• Given entries:

======

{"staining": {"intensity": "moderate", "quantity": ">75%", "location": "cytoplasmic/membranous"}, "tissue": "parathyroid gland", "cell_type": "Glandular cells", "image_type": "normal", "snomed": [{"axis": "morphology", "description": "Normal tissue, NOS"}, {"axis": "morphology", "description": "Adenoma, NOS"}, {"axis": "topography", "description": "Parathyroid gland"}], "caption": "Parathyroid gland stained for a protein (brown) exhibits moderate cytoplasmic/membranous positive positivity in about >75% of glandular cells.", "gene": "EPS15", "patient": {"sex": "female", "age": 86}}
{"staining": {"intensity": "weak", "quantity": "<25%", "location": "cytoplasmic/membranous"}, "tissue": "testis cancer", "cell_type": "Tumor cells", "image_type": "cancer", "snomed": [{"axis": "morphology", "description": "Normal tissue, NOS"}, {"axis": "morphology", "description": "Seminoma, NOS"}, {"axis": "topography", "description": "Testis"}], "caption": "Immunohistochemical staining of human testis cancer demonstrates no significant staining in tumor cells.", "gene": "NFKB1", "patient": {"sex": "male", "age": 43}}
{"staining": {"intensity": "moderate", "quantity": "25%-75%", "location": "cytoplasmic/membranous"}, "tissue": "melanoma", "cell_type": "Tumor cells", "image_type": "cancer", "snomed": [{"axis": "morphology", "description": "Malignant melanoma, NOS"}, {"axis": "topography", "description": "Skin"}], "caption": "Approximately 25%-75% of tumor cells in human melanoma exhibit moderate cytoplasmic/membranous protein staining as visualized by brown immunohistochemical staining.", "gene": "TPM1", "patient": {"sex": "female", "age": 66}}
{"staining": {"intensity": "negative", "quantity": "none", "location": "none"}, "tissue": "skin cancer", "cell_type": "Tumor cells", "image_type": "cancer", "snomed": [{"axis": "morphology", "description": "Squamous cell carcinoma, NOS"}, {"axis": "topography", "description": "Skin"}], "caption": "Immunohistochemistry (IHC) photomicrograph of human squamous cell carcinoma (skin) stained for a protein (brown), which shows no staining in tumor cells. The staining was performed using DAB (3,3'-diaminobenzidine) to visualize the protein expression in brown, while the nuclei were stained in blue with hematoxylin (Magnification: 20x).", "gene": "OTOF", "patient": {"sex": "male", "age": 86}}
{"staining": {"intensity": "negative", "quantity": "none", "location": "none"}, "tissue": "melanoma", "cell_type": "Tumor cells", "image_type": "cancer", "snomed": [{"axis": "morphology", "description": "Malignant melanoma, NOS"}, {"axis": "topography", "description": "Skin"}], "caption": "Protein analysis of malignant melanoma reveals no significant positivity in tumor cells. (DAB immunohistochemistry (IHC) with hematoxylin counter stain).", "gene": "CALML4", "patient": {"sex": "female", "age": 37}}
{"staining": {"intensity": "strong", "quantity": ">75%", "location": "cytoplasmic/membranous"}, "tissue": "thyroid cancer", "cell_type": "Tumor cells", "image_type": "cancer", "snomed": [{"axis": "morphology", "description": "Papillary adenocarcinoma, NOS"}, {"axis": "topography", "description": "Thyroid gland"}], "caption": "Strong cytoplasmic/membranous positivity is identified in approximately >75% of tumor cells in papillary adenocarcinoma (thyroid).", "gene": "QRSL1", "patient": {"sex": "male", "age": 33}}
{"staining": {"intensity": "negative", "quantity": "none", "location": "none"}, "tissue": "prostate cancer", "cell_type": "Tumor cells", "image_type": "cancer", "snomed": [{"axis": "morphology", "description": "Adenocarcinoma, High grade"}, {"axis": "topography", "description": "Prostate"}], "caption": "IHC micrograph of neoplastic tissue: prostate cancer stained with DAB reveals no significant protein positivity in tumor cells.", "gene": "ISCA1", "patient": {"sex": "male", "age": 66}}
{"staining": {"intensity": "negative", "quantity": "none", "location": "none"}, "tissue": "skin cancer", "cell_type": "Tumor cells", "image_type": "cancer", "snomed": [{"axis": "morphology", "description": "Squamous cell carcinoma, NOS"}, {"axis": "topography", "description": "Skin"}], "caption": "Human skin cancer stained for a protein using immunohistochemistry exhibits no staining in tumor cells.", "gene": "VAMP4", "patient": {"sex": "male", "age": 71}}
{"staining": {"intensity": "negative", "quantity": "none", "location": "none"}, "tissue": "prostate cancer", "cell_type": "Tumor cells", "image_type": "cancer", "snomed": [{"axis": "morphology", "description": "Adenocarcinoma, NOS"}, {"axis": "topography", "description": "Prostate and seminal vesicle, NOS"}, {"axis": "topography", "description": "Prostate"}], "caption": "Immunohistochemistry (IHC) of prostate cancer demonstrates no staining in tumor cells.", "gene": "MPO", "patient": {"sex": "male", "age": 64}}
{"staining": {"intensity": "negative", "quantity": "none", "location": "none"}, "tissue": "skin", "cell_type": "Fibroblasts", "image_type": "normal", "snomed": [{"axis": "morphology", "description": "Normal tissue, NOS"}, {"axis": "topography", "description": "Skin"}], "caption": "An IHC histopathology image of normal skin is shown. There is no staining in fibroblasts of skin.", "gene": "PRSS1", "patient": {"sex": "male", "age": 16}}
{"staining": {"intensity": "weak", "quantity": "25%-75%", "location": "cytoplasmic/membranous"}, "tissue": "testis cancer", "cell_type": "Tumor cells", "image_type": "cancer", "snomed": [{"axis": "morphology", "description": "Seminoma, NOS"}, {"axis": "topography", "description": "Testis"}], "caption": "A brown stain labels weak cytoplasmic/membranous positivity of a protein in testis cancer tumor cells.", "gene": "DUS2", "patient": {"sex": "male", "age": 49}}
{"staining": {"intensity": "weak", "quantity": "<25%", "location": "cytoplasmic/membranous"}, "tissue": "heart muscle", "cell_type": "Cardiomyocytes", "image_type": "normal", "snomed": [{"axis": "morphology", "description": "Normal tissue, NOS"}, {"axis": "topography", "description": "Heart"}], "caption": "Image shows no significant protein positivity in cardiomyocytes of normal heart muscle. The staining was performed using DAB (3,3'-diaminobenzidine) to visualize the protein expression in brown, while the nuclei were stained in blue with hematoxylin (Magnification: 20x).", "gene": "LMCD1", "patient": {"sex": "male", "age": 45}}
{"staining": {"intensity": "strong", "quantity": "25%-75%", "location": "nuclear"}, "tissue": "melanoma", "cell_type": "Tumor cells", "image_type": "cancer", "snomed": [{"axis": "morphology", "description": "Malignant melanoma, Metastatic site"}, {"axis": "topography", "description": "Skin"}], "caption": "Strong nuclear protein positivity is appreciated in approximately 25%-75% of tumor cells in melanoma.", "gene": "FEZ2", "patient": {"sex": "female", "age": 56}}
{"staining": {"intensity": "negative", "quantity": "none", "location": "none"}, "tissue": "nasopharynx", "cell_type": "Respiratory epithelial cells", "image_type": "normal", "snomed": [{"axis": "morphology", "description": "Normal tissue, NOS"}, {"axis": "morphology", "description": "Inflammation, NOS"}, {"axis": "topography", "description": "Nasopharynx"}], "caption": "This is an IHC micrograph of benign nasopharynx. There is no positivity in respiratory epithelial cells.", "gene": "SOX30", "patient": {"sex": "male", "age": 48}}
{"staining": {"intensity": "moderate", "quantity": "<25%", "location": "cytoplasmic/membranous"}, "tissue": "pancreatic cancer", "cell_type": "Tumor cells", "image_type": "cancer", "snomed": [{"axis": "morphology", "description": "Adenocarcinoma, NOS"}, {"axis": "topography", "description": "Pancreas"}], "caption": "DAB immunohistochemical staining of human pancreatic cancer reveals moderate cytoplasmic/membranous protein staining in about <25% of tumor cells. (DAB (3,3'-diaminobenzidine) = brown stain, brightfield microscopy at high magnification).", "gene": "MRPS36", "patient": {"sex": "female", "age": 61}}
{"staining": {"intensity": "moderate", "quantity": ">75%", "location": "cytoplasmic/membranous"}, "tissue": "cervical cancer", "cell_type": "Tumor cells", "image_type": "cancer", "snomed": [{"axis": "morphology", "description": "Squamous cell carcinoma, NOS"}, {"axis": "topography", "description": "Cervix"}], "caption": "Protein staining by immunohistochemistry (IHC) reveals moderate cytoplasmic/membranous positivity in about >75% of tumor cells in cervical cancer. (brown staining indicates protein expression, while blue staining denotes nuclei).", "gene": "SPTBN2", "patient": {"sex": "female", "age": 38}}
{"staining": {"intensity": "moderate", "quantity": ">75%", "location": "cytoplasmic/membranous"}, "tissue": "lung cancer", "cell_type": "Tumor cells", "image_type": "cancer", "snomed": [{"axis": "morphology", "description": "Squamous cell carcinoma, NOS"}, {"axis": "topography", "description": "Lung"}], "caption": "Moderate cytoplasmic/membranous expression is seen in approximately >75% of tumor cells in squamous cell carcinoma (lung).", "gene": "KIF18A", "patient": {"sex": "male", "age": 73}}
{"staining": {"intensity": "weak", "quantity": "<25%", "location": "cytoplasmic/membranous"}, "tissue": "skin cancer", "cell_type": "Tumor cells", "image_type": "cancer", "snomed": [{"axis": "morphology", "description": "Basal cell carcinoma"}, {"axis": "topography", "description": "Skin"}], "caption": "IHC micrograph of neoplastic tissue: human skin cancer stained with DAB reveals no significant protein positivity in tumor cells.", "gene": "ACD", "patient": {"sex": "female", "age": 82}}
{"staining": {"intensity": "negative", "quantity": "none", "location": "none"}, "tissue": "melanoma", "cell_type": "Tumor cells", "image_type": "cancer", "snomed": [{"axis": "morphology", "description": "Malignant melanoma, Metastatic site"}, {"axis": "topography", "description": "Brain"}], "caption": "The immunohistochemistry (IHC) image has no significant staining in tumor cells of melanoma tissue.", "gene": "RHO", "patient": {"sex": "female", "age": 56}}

======

• Your objective:
Everything from the line with "cancer stained for" through the line with "brown stain labels" should be written out exactly as it appears above, end lines included, and nothing outside that range.

• Answer box:
{"staining": {"intensity": "negative", "quantity": "none", "location": "none"}, "tissue": "skin cancer", "cell_type": "Tumor cells", "image_type": "cancer", "snomed": [{"axis": "morphology", "description": "Squamous cell carcinoma, NOS"}, {"axis": "topography", "description": "Skin"}], "caption": "Human skin cancer stained for a protein using immunohistochemistry exhibits no staining in tumor cells.", "gene": "VAMP4", "patient": {"sex": "male", "age": 71}}
{"staining": {"intensity": "negative", "quantity": "none", "location": "none"}, "tissue": "prostate cancer", "cell_type": "Tumor cells", "image_type": "cancer", "snomed": [{"axis": "morphology", "description": "Adenocarcinoma, NOS"}, {"axis": "topography", "description": "Prostate and seminal vesicle, NOS"}, {"axis": "topography", "description": "Prostate"}], "caption": "Immunohistochemistry (IHC) of prostate cancer demonstrates no staining in tumor cells.", "gene": "MPO", "patient": {"sex": "male", "age": 64}}
{"staining": {"intensity": "negative", "quantity": "none", "location": "none"}, "tissue": "skin", "cell_type": "Fibroblasts", "image_type": "normal", "snomed": [{"axis": "morphology", "description": "Normal tissue, NOS"}, {"axis": "topography", "description": "Skin"}], "caption": "An IHC histopathology image of normal skin is shown. There is no staining in fibroblasts of skin.", "gene": "PRSS1", "patient": {"sex": "male", "age": 16}}
{"staining": {"intensity": "weak", "quantity": "25%-75%", "location": "cytoplasmic/membranous"}, "tissue": "testis cancer", "cell_type": "Tumor cells", "image_type": "cancer", "snomed": [{"axis": "morphology", "description": "Seminoma, NOS"}, {"axis": "topography", "description": "Testis"}], "caption": "A brown stain labels weak cytoplasmic/membranous positivity of a protein in testis cancer tumor cells.", "gene": "DUS2", "patient": {"sex": "male", "age": 49}}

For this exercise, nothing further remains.